May 01, 2010 23:18
I was a quick learner when it came to the piano. I considered myself musically capable and enrolled in an intermediate piano course at my local college. This was many years ago before I actually went away to school, and I still remember my instructor being impressed with the pace in which I tore through the practice workbooks and really gave myself to the music. I would spend 45 minutes after lunch every day in a small soundproof room in the music wing that smelled like lacquer and perspiration. Afterwords, I would meet my teacher (I forget her name), and show her that I had learned the materials. There was one practice exercise in particular that I had trouble with. This was only a few lines of actual music, but it moved my fingers in seemingly impractical ways, having both hands move alternating fingers together in opposite directions. The notes were so counter-intuitive to me that I had to spend all of my practice times in that small pressure-box room. I had to learn how to use my fingers for the first time. Again.
I watched her pull up my driveway in her car, me sitting on my parked Ford as if I was waiting for her. I guess I was, but it was an anticipation I never expected to be fulfilled. I naïvely thought that if I wanted something so much that it would come to fruition. Easy. So, I waited outside not really expecting anything to happen, just a hope. I hadn’t called her or even talked to her for days, but I felt like we were connected through the clear night sky - like I could draw a line connecting the stars with me on one end and her on the other.

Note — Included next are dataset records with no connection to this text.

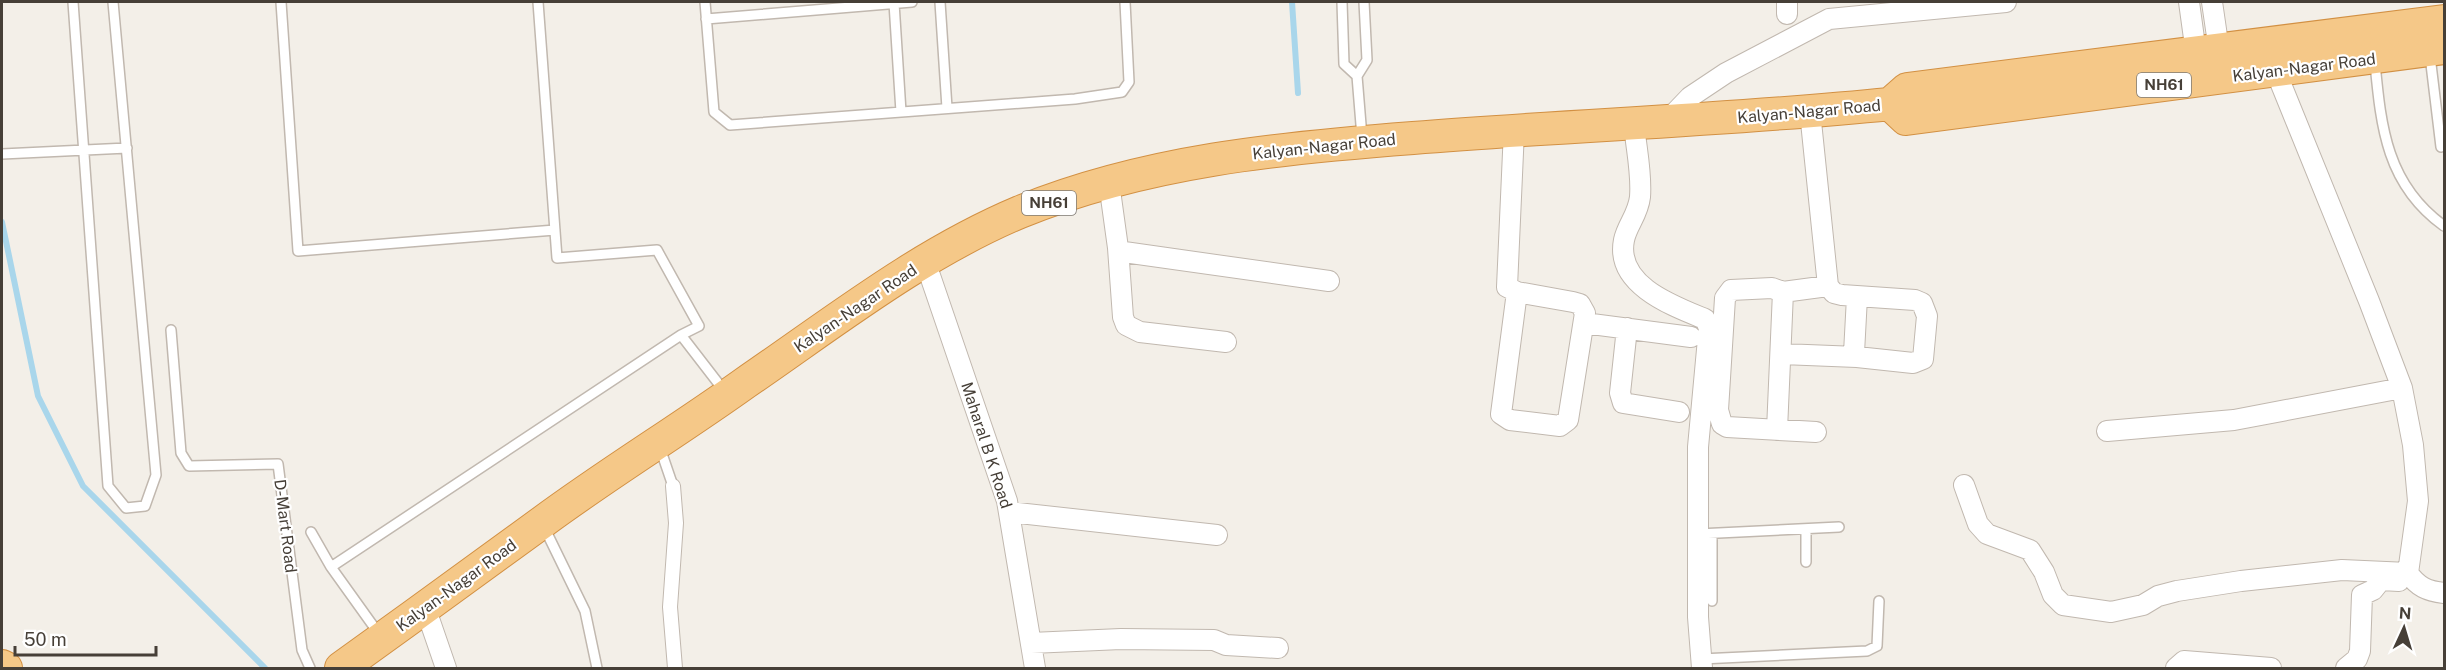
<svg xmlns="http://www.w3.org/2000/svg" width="2446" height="670" font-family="'Public Sans',sans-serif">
<rect width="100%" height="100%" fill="#f3efe8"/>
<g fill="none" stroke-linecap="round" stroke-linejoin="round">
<path stroke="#a9d6eb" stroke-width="6" d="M1292 2 1298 93
M2 222 38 396 83 486 265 668"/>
<g stroke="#c1b8af" stroke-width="12">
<path id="service" d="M73 2 108 486 126 508 145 506 156 475 113 2
M281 2 298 251 555 230
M538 2 557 258 657 250 699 326 681 335
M705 2 714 112 730 125 1075 99 1122 92 1129 82 1125 2
M940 2 947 108
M1342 2 1344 64 1357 76
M894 3 901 112
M706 19 912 2
M2430 56 2441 147
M2375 63C2381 128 2387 185 2444 226
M1362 137 1357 76 1367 60 1364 2
M2 154 127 148
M171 330 181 453 189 466 278 464 302 650 310 668
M660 448 673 486
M544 527 585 611 597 668
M1806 529V562
M311 532 331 567
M1698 534 1839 527
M1712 534V601
M379 634 331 567 681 335 725 392
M1701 659 1867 651 1877 646 1879 601"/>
</g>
<g stroke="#c1b8af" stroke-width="16">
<path id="pedestrian" d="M673 486 676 523 670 607 675 668"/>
</g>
<g stroke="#c1b8af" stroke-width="22">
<path id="minor" d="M1787 2V14
M2189 2 2196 53
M2212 2 2219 50
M1810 112 1828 286 1834 293 1842 295 1915 300 1922 303 1927 316 1923 359 1913 363 1857 357 1854 353 1857 297
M1665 123 1690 97 1726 73 1829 19 2006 2
M1634 124C1636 148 1642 173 1640 197 1638 215 1627 225 1624 240 1615 285 1673 306 1705 319L1709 328 1698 447V617L1702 668
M1514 130 1507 287 1517 292 1573 302 1580 304 1585 313 1568 420 1560 426 1510 420 1501 414 1517 292
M1109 183 1118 248 1124 252 1329 281
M1118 248 1123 317 1126 325 1140 332 1226 342
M925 261 1007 501 1035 668
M1584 323 1691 337
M1627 328 1620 393 1623 403 1679 412
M1782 354 1857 357
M2402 388 2413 445 2418 501 2408 573C2418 587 2427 591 2444 593
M1777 430 1783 292
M2107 431 2234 420 2402 388 2369 301 2272 62
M1816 432 1727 427 1722 424 1718 410 1725 298 1731 290 1772 288 1783 292 1828 286
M1964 485 1978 524 1987 534 2030 550 2044 572 2053 595 2063 605 2111 612 2143 605 2158 596 2177 591 2241 581 2342 570 2408 573
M1009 512 1217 535
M425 607 446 668
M1031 643 1121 639 1214 640 1226 645 1278 648
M2176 668 2184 661 2271 668
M2346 668 2357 659 2360 651 2362 595 2373 590 2381 580 2399 581"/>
</g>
<g stroke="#d29043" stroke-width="34">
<path id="trunk" d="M1890 104 1907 89 2444 21
M2 666 6 668
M341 668C408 620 474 572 541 523 607 474 678 431 745 383 834 322 920 254 1020 212 1145 161 1280 148 1413 138 1572 125 1731 120 1890 104L1906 119 2444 48"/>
</g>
<use href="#service" stroke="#fff" stroke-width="9"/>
<use href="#pedestrian" stroke="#fff" stroke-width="14"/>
<use href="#minor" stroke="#fff" stroke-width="20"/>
<use href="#trunk" stroke="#f5c888" stroke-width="32"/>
</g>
<g text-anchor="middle" stroke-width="4.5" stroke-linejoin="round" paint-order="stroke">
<g fill="#fff" stroke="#7e7973" stroke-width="1.5">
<rect x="2137" y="73" width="54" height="24" rx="4.5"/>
<rect x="1022" y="191" width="54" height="24" rx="4.5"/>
</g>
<g font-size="15" font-weight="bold" fill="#463f37">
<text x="2164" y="90">NH61</text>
<text x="1049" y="208">NH61</text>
</g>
<g font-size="16" fill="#463f37" stroke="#fff">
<text transform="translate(2304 67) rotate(-7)" y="6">Kalyan-Nagar Road</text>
<text transform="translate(1809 111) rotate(-5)" y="6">Kalyan-Nagar Road</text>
<text transform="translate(1324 146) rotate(-6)" y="6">Kalyan-Nagar Road</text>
<text transform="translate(855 308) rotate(-34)" y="6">Kalyan-Nagar Road</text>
<text transform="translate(987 445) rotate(72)" y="6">Maharal B K Road</text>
<text transform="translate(286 526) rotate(83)" y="6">D-Mart Road</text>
<text transform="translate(456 585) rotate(-36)" y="6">Kalyan-Nagar Road</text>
</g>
</g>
<rect width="2446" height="670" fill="none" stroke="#463f37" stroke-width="6"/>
<g transform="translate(2404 628) rotate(4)" stroke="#ffffff" stroke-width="4.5" paint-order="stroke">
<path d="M0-4.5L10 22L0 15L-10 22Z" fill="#463f37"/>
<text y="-9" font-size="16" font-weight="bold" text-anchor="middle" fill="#463f37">N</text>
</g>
<path d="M15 646v9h141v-9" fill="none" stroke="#463f37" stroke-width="3"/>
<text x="24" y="646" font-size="18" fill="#463f37" stroke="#ffffff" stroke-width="4.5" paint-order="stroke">50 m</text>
</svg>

There was one bright star in particular that I looked for. I might have even made a wish to it, I don’t remember that I did, I just remember that I was desperate.
I haven’t touched a piano since that one class. I had a partial education on it and never really desired to go further. This was around the time I met her after all, and I suppose I desired other things then. Music could wait. Since then, I never claimed to be able to play the piano with any proficiency. The rate at which I forgot the lessons, music, and chords was immediate. There was only one thing that stayed, and it was that troublesome arpeggio lesson. I had spent so much time relearning how to move my fingers that it just stuck with me. At odd times, when I was bored or walking or anything my fingers would spring to life with a mind of their own, hitting silent notes that I couldn’t even begin to remember their sound. Thumb, second finger, first, third, on both hands in succession playing off the other, and me not even noticing their action most of the time. I’ll get a comment now and then when I don’t notice them flicking in a silent beat, someone will ask me if I’m nervous or why I’m twitchy. I explain simply: I was a musician.
She was in tears. I had driven her back to my house because she didn’t own her own car back then and wanted to get away from home. We were in my driveway, and I was trying to comfort her. It was night and the clouds were moving swiftly to the East, allowing the moon and some stars to peek through to us. She was upset over something back home with her family. I held her close and told her that one day we would leave everything behind and just be together. She asked where we would go and I looked up to see the clouds blowing over a bright star. I pointed up and said, “We’ll go there.”
Years later, I watched her pull up to my driveway, the night I wanted her desperately to be there. I was sitting on my car stargazing on a cloudless night. She got out of her car and walked towards me, I had been playing a melody with my hands that no one could hear on the trunk of my car. We talked awkwardly for a while, things hadn’t been the same since we split, and things would never be the way they used to be. I made a joke about our star, how we should leave together now. But I knew this time that I was the one she wanted to get away from.
Tonight I sat outside on my old driveway, listening to the sprinkling rain and the cars driving through puddles on pavement - reminding me of a time when she drove away from me for the last time. I couldn’t see anything above the rainclouds, but I was sure of two things: Her star is in the night sky somewhere, and she would never pull up to my driveway again, no matter desperately I wanted her to be there.
It’s been a long time since piano lessons, but I remember much from then to now. I remember the satisfying weight of a piano key, the smell of a soundproof room, my instructor’s notes on my sheets of music. I remember her star. I remember the taste of her skin. I remember her tears. I remember the agony and the pleasure, not always exclusive. I remember the cold metal of a knife to my chest, the weight of it. I remember that I was a musician a long time ago.
Tonight I feel bloodless and weak, I don’t have the hopes of my younger self to wait outside in some surreal anticipation. Instead, I chronicle the things I have remembered and things that I want to remember but have forgotten. I want to remember happier days. I want to remember the sound of her voice when she was happy and in my driveway and she said, “Someday, we’ll go there.” Maybe most of all I want to remember what that piano sounded like when I pushed my fingers to new separations. Even now, my fingers dance around a phantom keyboard, playing notes that no one can hear, and strike chords that I can’t even begin to remember - just another ghost in my body grasping for a time out of reach.